● Extrait du texte
▼

Une consolation plus précieuse était de penser que le moment viendrait bientôt où, après avoir obéi, on aurait le plaisir de commander. M. Brinsley nous assure que la première, fois qu’il fit faire une course à son fag, son cœur s’épanouit dans la joie. Il ajoute sur un ton de contrition qu’il n’usa pas toujours discrètement de son omnipotence, qu’il adopta bien vite des allures de pacha, avare de ses mouvemens et mettant à contribution sans scrupule les bras et les jambes d’autrui. Le fagging est une coutume qui peut avoir ses bons côtés. Il n’est pas prouvé que ce pauvre monde valût plus qu’il ne vaut si on en supprimait tous les abus. Mais celui-là n’est pas dans nos mœurs. Nous ne respectons que les droits écrits, nous avons la fureur de l’écriture ; le Français est le moins coutumier des peuples. Il en coûte à tel de nos lycéens d’obéir à un maître d’étude qu’il aime peu, il lui en coûterait davantage d’obéir à celui de ses camarades qu’il aime le plus.

▲

● Données fournies
▼

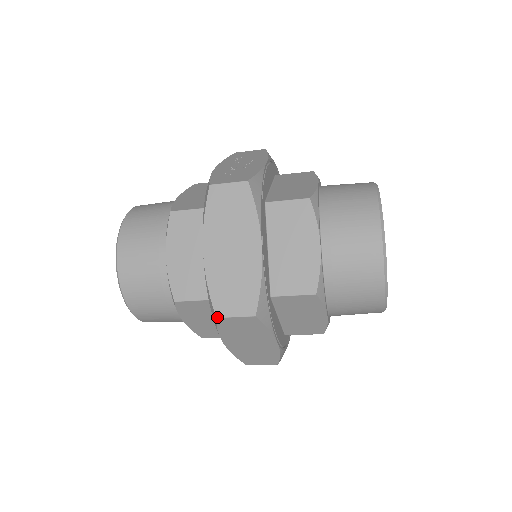
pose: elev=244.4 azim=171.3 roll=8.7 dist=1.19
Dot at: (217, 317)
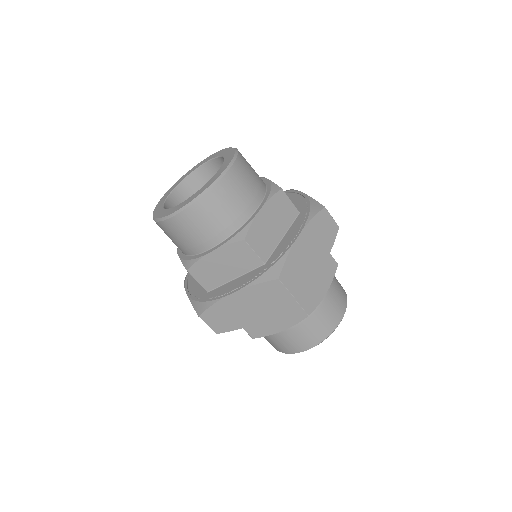
Dot at: (279, 279)
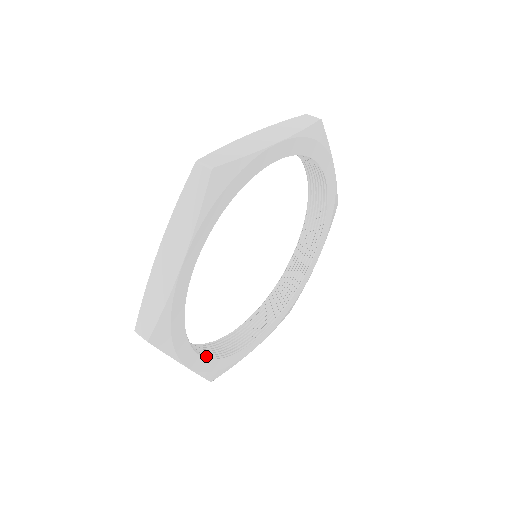
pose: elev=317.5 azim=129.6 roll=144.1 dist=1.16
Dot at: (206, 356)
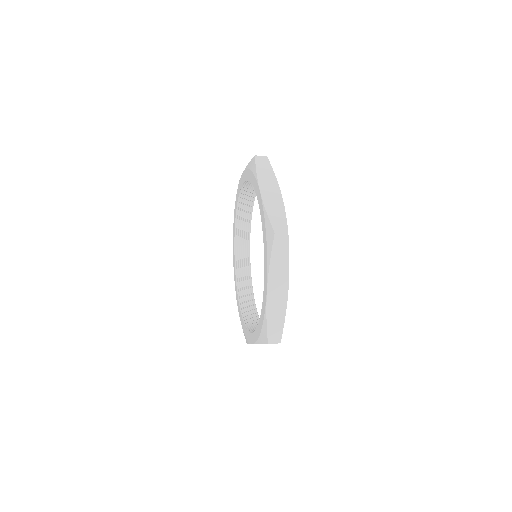
Dot at: occluded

▲

● Consigne écrite
Dans l'extrait sur le fagging, que ressentit M. Brinsley la première fois qu'il fit faire une course à son fag ?

● Réponse attendue
Son cœur s'épanouit dans la joie.